ASSIGNED TASK: Give a count of the lines below that have the string "kongunaducollege" in them, with no other words.

DATA FOR REVIEW:
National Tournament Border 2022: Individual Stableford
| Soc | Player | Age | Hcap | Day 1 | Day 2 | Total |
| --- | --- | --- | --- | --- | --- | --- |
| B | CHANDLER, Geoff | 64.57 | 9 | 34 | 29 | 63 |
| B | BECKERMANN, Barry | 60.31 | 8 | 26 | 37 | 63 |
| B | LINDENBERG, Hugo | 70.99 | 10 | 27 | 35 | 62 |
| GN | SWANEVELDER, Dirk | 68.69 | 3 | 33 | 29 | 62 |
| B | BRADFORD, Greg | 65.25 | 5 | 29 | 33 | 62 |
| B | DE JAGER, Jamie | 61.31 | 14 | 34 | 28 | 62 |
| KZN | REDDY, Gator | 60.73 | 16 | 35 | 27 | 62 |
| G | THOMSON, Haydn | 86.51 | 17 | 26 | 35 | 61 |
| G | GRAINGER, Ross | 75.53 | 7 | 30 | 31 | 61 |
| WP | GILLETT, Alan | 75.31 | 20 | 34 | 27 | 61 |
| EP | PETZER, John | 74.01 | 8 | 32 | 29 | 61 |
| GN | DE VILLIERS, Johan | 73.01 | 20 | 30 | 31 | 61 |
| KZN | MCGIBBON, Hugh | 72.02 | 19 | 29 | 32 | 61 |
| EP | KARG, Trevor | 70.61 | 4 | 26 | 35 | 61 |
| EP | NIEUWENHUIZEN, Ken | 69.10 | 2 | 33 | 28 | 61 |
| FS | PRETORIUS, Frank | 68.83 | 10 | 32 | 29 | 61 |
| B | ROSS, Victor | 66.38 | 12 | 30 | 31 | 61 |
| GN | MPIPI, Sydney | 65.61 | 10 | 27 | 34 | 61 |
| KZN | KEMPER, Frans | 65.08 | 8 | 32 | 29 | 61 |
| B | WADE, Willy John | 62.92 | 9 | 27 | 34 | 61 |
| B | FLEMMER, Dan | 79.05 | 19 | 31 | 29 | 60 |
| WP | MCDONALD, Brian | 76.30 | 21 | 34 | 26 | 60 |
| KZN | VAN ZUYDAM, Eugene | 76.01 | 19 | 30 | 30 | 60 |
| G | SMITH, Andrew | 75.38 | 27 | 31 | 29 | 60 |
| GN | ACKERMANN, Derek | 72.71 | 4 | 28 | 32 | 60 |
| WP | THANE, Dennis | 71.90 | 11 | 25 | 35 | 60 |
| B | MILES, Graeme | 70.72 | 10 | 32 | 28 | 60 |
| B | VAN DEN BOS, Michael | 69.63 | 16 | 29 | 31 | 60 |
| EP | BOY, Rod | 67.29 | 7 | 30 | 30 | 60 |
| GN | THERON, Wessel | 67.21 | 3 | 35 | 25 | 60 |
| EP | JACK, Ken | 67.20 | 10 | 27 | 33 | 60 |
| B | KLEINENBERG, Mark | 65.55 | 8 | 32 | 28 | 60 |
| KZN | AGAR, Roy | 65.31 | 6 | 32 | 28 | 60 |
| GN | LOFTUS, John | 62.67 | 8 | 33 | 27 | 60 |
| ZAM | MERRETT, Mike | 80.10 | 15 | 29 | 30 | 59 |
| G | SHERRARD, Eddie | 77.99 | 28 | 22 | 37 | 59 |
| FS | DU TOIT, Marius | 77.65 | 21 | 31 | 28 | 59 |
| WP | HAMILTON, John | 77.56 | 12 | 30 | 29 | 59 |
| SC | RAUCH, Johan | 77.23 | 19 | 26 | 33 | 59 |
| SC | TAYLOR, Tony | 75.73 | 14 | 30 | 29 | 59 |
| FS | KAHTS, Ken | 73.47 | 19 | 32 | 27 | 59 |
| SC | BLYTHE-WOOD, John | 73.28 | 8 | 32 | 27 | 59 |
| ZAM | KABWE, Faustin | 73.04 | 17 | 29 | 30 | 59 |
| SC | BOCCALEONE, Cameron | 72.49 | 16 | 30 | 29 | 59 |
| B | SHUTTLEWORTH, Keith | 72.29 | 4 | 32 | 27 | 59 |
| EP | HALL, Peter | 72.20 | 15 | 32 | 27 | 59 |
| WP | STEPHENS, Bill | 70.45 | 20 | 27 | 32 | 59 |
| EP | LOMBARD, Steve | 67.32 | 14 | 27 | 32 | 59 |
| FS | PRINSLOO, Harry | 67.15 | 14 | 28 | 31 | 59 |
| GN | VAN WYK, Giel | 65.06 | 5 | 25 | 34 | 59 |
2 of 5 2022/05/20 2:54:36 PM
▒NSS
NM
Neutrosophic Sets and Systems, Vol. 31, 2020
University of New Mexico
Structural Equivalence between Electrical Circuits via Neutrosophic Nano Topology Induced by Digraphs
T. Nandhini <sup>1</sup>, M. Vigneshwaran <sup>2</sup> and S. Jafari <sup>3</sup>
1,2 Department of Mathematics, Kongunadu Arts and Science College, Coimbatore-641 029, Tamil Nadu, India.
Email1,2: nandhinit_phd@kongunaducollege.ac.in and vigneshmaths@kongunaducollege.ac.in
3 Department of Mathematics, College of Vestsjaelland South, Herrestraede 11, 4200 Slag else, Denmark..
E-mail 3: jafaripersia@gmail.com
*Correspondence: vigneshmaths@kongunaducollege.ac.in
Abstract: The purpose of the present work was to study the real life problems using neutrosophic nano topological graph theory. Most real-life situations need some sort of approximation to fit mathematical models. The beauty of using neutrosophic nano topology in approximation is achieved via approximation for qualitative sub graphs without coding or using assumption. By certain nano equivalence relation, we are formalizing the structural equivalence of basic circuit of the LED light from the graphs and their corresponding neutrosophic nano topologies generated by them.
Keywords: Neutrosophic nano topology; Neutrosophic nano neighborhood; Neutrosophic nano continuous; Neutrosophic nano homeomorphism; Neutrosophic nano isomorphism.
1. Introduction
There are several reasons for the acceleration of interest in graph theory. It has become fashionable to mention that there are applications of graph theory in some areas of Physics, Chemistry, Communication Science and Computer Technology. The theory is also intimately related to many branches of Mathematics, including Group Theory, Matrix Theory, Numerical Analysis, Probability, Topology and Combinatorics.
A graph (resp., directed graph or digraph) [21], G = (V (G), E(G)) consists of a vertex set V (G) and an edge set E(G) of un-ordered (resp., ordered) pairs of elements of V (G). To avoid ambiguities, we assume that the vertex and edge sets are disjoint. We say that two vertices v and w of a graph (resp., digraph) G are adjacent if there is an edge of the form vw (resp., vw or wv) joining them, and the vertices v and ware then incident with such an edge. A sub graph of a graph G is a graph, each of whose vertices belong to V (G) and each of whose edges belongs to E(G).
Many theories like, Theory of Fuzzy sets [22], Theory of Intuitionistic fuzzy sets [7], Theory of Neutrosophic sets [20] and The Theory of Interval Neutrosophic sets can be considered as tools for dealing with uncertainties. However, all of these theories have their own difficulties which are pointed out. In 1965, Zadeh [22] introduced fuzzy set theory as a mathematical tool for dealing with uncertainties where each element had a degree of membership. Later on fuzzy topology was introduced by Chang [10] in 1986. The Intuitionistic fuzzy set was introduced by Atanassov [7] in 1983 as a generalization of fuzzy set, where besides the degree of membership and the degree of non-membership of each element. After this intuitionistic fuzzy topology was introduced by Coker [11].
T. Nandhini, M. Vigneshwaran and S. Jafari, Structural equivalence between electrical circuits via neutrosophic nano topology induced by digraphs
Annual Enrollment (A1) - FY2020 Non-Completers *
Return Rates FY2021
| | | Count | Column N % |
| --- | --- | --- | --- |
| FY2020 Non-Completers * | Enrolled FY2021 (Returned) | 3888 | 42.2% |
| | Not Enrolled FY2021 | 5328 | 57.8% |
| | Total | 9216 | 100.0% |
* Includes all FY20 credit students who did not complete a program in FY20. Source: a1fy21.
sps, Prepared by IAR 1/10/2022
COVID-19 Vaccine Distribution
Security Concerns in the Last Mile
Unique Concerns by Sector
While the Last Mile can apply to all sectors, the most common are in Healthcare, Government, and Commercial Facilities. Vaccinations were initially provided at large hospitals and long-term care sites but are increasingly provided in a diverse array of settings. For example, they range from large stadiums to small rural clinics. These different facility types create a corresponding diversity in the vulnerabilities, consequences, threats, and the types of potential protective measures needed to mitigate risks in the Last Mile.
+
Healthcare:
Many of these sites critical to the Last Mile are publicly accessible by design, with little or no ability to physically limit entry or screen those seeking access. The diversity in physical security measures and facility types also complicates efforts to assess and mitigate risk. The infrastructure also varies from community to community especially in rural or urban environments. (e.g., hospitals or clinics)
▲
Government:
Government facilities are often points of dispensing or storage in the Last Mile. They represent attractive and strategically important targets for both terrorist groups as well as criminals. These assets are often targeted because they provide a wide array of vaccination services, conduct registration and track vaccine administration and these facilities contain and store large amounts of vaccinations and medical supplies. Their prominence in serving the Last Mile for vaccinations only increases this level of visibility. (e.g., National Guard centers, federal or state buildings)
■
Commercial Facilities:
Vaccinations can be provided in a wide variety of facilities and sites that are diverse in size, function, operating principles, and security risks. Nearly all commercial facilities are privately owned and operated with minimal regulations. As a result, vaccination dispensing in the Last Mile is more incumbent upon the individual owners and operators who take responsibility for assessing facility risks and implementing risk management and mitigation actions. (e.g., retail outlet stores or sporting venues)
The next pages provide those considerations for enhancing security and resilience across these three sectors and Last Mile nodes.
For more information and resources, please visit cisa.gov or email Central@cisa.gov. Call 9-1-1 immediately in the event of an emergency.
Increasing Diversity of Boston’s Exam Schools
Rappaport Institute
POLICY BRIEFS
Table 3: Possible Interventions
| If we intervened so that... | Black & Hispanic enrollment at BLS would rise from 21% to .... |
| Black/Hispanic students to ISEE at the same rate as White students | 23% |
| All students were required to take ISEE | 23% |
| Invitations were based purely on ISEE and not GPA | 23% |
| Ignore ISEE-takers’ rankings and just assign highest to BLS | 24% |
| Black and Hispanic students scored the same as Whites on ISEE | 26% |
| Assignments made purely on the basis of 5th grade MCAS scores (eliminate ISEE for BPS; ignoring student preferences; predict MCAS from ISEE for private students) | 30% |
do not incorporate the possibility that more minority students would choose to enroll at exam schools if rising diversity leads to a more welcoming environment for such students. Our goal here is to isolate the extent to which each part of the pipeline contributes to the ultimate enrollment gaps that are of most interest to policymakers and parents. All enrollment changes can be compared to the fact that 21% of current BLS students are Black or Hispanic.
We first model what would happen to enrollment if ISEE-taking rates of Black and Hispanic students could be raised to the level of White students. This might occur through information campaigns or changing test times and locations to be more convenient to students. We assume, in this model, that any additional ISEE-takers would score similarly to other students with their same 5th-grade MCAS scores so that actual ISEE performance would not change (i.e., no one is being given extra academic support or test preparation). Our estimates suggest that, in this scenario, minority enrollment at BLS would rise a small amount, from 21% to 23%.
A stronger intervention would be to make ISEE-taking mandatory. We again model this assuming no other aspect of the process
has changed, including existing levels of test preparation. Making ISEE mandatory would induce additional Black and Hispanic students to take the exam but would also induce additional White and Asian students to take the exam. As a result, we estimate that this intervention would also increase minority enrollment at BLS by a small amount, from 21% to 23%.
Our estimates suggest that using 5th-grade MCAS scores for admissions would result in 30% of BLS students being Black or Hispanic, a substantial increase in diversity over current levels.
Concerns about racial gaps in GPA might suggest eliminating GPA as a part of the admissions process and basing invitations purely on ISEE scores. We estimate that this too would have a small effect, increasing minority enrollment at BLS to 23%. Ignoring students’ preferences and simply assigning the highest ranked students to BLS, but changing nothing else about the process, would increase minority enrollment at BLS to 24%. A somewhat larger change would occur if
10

REPLY TO THE EXERCISE: 2